The Ljung-Box test statistic $Q$ is defined as $$ Q := n(n+2) \sum_{j=1}^{\ell} \frac{\hat{r}_{j}^2}{n-j}, $$ where $\ell$ is the number of lags and $$ \hat{r}_{j} := \frac{1}{\left\|a \right\|_{2}^2} \sum_{i=j}^{n-1} a_{i}a_{i-j} $$ (This is equation (1.1) of Ljung and Box's "On a Measure of Lack of Fit of Time Series Models"; it's available for free if you search through scholar.google.com, but I can't link to it because the url has a bizarre unique token!)

Ok, let's take $a = (1,2)$ and $\ell =1$. Then $\hat{r}_1 = 2/5$, $\hat{r}_1^2 = 4/25$, and so $Q = 32/25$. Trivial, correct?
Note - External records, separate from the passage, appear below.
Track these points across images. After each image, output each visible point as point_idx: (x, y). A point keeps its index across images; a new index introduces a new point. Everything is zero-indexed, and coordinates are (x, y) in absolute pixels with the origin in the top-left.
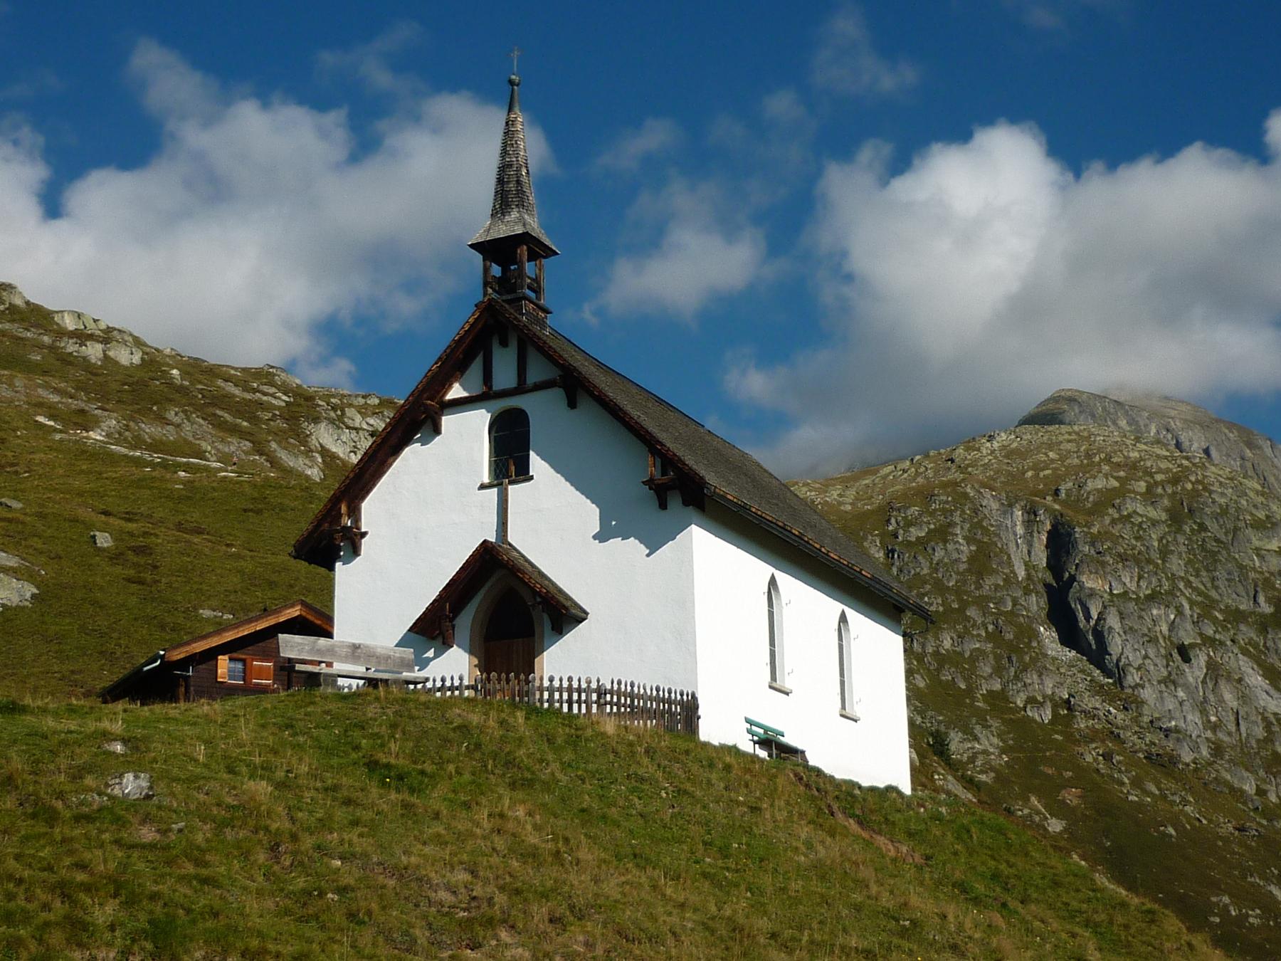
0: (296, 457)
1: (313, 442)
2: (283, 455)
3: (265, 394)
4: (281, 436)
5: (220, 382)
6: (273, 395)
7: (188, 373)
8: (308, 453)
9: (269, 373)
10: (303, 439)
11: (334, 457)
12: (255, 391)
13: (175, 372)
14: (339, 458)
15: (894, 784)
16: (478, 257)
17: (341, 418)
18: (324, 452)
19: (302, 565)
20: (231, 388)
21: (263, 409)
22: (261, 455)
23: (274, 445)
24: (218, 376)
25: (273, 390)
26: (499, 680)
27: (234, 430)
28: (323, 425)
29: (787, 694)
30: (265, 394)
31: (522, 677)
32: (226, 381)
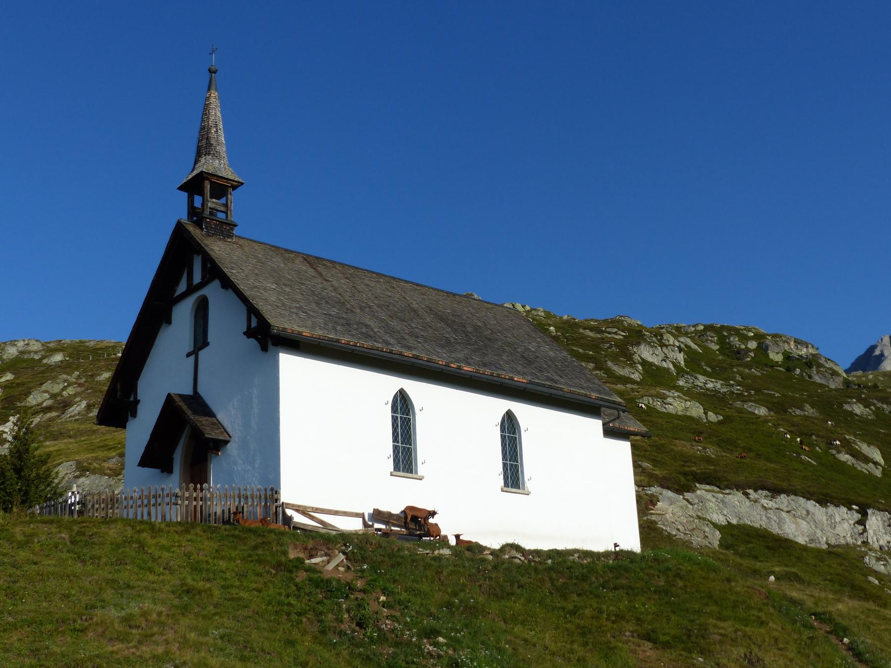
0: (623, 368)
1: (636, 358)
2: (615, 368)
3: (610, 333)
4: (615, 358)
5: (581, 330)
6: (615, 333)
7: (560, 328)
8: (633, 365)
9: (618, 321)
10: (629, 357)
11: (651, 364)
12: (605, 332)
13: (552, 328)
14: (655, 365)
15: (510, 541)
16: (184, 195)
17: (660, 340)
18: (644, 363)
19: (103, 428)
20: (588, 333)
21: (603, 343)
22: (600, 370)
23: (610, 363)
24: (580, 327)
25: (616, 330)
26: (195, 489)
27: (588, 359)
28: (642, 347)
29: (513, 477)
30: (610, 333)
31: (199, 486)
32: (585, 329)
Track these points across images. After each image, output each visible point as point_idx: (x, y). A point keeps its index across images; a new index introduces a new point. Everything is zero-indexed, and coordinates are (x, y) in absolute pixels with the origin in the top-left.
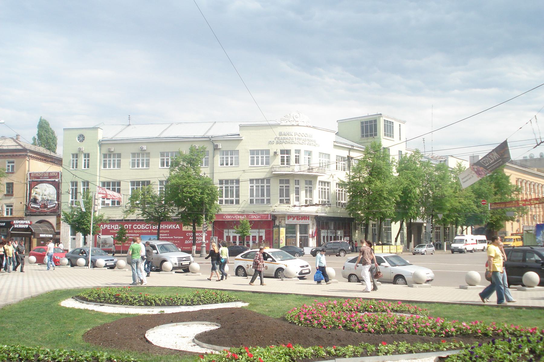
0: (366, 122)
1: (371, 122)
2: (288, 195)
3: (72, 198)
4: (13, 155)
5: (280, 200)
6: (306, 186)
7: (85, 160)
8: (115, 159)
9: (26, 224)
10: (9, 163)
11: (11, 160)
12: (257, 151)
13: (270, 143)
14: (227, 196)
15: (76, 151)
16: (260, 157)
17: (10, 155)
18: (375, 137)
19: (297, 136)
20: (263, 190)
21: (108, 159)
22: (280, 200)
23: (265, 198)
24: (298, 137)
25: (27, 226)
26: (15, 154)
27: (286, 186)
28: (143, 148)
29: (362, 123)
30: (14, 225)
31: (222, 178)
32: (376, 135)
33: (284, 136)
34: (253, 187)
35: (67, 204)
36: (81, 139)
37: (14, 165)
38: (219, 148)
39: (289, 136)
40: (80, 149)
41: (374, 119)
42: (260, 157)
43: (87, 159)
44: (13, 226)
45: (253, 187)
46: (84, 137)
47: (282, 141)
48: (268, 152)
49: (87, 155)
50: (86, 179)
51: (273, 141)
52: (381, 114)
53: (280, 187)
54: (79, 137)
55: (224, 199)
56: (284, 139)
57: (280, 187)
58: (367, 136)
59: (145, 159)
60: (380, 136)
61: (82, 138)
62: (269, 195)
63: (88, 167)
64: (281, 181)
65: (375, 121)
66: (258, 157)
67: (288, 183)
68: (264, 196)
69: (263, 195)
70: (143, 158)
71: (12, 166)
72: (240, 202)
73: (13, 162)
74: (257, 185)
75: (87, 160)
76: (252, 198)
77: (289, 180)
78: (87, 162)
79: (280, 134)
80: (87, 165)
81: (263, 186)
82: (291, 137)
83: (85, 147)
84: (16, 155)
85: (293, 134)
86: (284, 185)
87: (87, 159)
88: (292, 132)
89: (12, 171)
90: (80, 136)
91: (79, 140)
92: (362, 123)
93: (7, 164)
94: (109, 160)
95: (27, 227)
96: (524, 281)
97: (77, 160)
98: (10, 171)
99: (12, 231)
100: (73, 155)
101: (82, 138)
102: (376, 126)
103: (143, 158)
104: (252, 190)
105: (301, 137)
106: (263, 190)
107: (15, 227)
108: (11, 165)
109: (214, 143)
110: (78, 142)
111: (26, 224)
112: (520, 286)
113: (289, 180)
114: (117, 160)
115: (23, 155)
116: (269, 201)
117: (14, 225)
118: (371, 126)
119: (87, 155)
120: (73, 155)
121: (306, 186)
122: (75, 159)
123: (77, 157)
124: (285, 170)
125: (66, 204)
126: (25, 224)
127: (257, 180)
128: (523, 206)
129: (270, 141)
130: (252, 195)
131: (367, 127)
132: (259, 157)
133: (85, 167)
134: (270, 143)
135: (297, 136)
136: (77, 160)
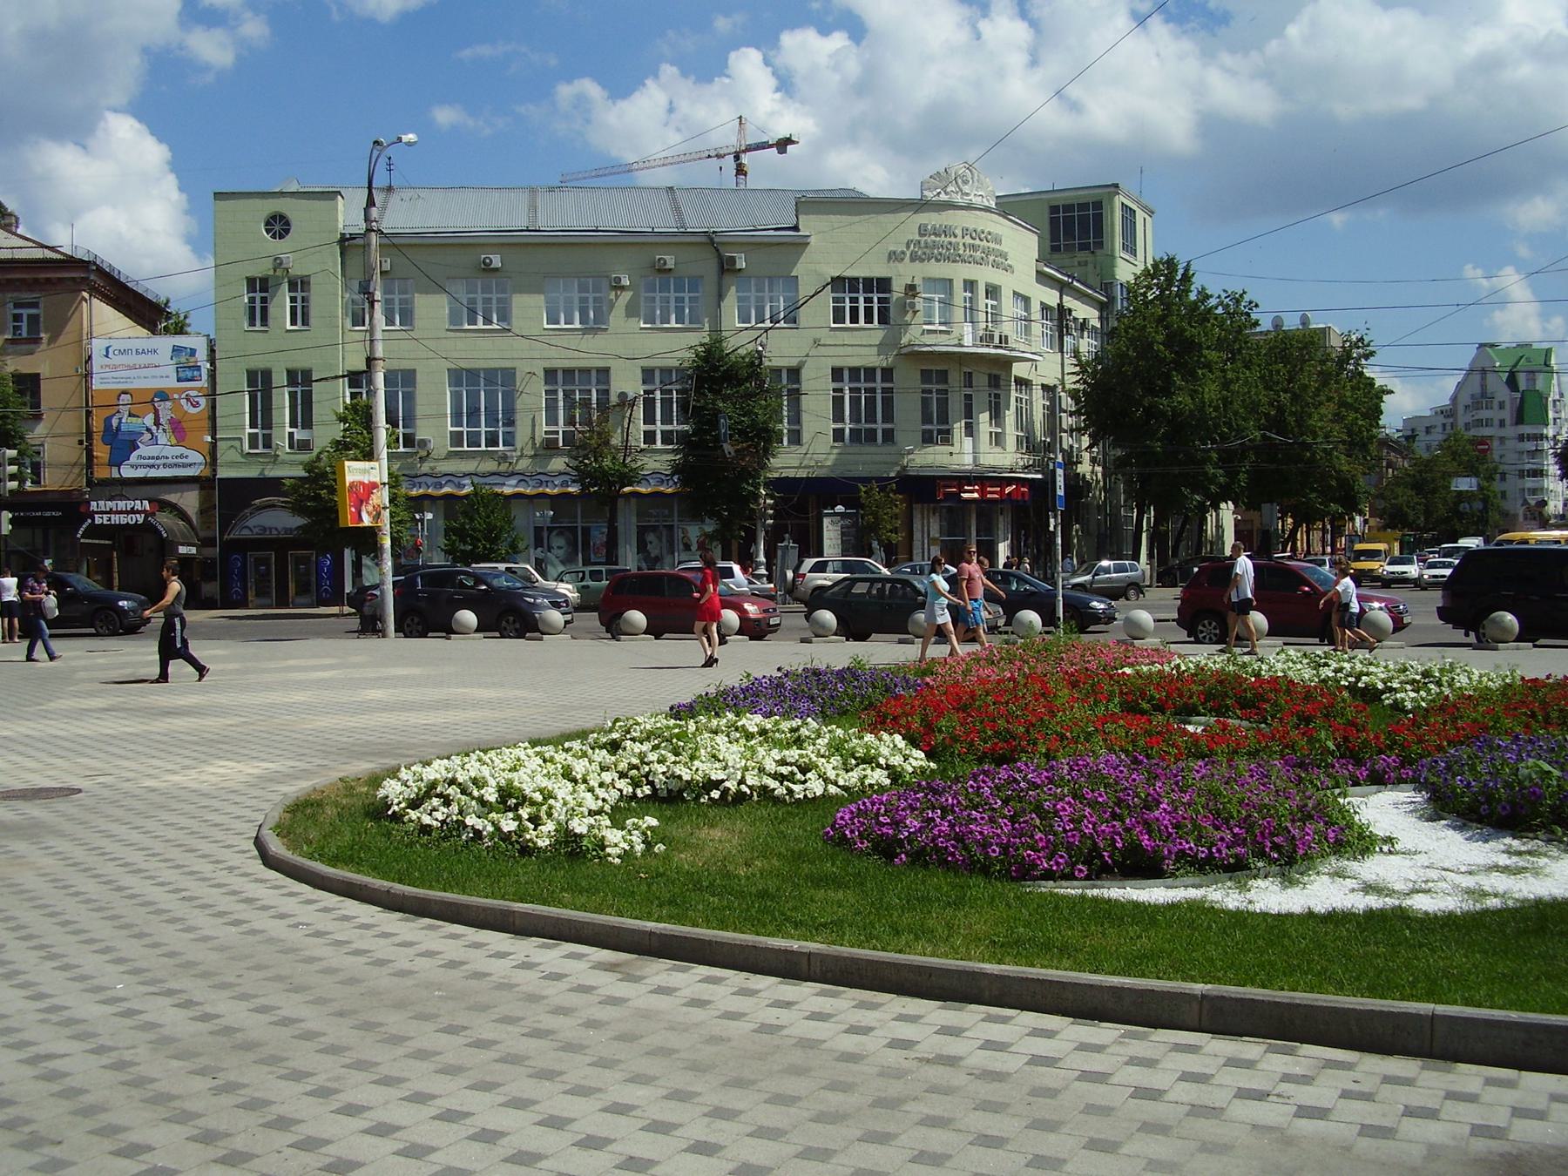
0: (1068, 208)
1: (1083, 206)
2: (944, 418)
3: (253, 425)
4: (36, 281)
5: (924, 432)
6: (927, 386)
7: (293, 300)
8: (682, 295)
9: (138, 512)
10: (17, 306)
11: (27, 296)
12: (853, 282)
13: (894, 257)
14: (855, 418)
15: (262, 269)
16: (861, 300)
17: (23, 281)
18: (1099, 252)
19: (968, 240)
20: (871, 402)
21: (672, 295)
22: (924, 432)
23: (880, 426)
24: (972, 242)
25: (140, 519)
26: (43, 276)
27: (938, 391)
28: (491, 261)
29: (1054, 209)
30: (92, 515)
31: (839, 363)
32: (1100, 245)
33: (933, 237)
34: (652, 392)
35: (237, 443)
36: (277, 228)
37: (38, 315)
38: (738, 267)
39: (948, 239)
40: (278, 263)
41: (1094, 200)
42: (861, 300)
43: (299, 295)
44: (90, 521)
45: (841, 390)
46: (288, 223)
47: (928, 251)
48: (884, 284)
49: (299, 284)
50: (300, 361)
51: (903, 253)
52: (1116, 186)
53: (834, 390)
54: (267, 223)
55: (659, 427)
56: (935, 245)
57: (923, 392)
58: (1069, 248)
59: (494, 296)
60: (1113, 250)
61: (279, 226)
62: (887, 416)
63: (305, 322)
64: (926, 376)
65: (1098, 205)
66: (854, 300)
67: (946, 381)
68: (654, 423)
69: (871, 418)
70: (583, 295)
71: (29, 316)
72: (806, 437)
73: (35, 305)
74: (853, 385)
75: (299, 300)
76: (650, 427)
77: (946, 371)
78: (299, 305)
79: (923, 231)
80: (301, 314)
81: (873, 390)
82: (953, 240)
83: (298, 253)
84: (48, 280)
85: (959, 232)
86: (934, 387)
87: (258, 296)
88: (956, 227)
89: (28, 333)
90: (274, 217)
91: (268, 231)
92: (1054, 209)
93: (11, 310)
94: (262, 298)
95: (141, 521)
96: (624, 628)
97: (264, 300)
98: (25, 335)
99: (82, 537)
100: (251, 282)
101: (279, 226)
102: (1099, 219)
103: (583, 295)
104: (838, 403)
105: (977, 242)
106: (871, 402)
107: (98, 521)
108: (25, 312)
109: (721, 251)
110: (268, 237)
111: (138, 512)
112: (537, 634)
113: (946, 371)
114: (497, 298)
115: (73, 279)
116: (889, 436)
117: (92, 515)
118: (1084, 221)
119: (299, 284)
120: (251, 282)
121: (927, 386)
122: (258, 296)
123: (264, 289)
124: (943, 344)
125: (233, 443)
126: (133, 511)
127: (855, 372)
128: (1062, 450)
129: (894, 253)
130: (838, 416)
131: (1069, 222)
132: (857, 298)
133: (294, 322)
134: (894, 257)
135: (968, 240)
136: (264, 300)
But I do this calculation in R:

> x <- c(1,2)
> b = Box.test(x, lag=1, "Ljung", fitdf=0)
> b$statistic
2

So R says my super basic calculation is wrong! Does R use a modified definition of the Ljung-Box statistic, or have I made a trivial mistake?

Note: Mathematica agrees with R:

data = {1,2};
H = AutocorrelationTest[data, 1, "HypothesisTestData"];
H["TestStatistic", "LjungBox"]
2
Christoph Hanck
  • 25,948
  • 3
  • 57
  • 106
user14717
  • 185
  • 6
  • 1
    I could for example the paper here: https://www.researchgate.net/publication/246995234_On_a_Measure_of_Lack_of_Fit_in_Time_Series_Models – Christoph Hanck Oct 11 '19 at 12:34

1 Answers1

4

Your computation for the autocorrelation coefficient does not demean the data:

x <- c(1,2)
b = Box.test(x, lag=1, "Ljung", fitdf=0)
b$statistic

# your \hat{r}_1, without demeaning
x[1]*x[2]/sum(x^2)

# R's \hat{r}_1
r1 <- acf(x, plot=F)$acf[2]
# i.e., an estimate of the first autocovariance divided by an estimate of the variance (with divisions by n that cancel out):
xbar <- mean(x) # 1.5
(x[1]-xbar)*(x[2]-xbar)/((x[1]-xbar)^2+(x[2]-xbar)^2)

n <- length(x)
(Q <- n*(n+2)*r1^2) # agrees with Box.text

See, e.g., here for further discussion of how R computes the acf.

Christoph Hanck
  • 25,948
  • 3
  • 57
  • 106
  • Awesome thanks! But quick question: Shouldn't we have a different statistic for different means? The purpose is to test the residuals, but if the residuals have a large mean, doesn't that indicate a bad model fit? – user14717 Oct 11 '19 at 12:16
  • I am not sure what you mean by "a different statistic for different means", but I would say that, while you are right that nonzero means of residuals may indicate problems, in most applications this is not a problem as including a constant in the original model will ensure that residuals have mean zero by construction. – Christoph Hanck Oct 11 '19 at 12:30
  • Got it, thanks! – user14717 Oct 11 '19 at 12:32